▸ **Extracted data**
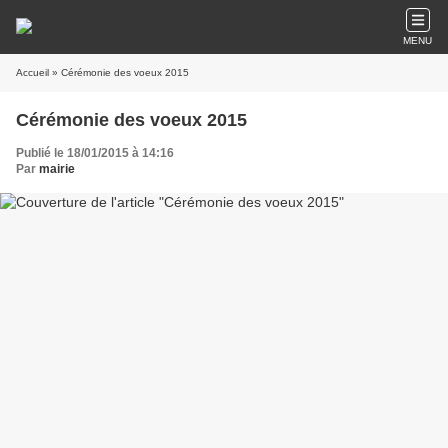
MENU
Accueil
» Cérémonie des voeux 2015
Cérémonie des voeux 2015
Publié le 18/01/2015 à 14:16
Par
mairie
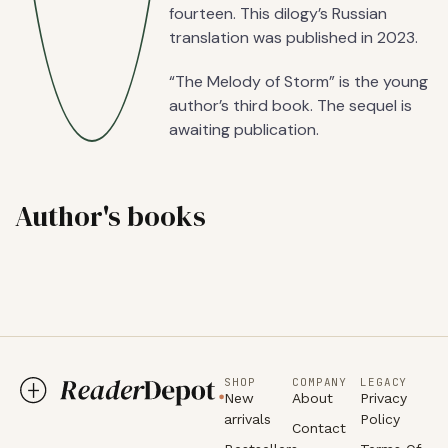
fourteen. This dilogy’s Russian
translation was published in 2023.
“The Melody of Storm” is the young
author’s third book. The sequel is
awaiting publication.
Author's books
SHOP
COMPANY
LEGACY
New
About
Privacy
arrivals
Policy
Contact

▸ **Problem statement**
Rewrite the lines from the one containing "fourteen. This dilogy’s Russian" through the last line, inclusive, replacing "translation" with "edition" and leaving everything else unchanged.

▸ **Exercise answer**
fourteen. This dilogy’s Russian
edition was published in 2023.
“The Melody of Storm” is the young
author’s third book. The sequel is
awaiting publication.
Author's books
SHOP
COMPANY
LEGACY
New
About
Privacy
arrivals
Policy
Contact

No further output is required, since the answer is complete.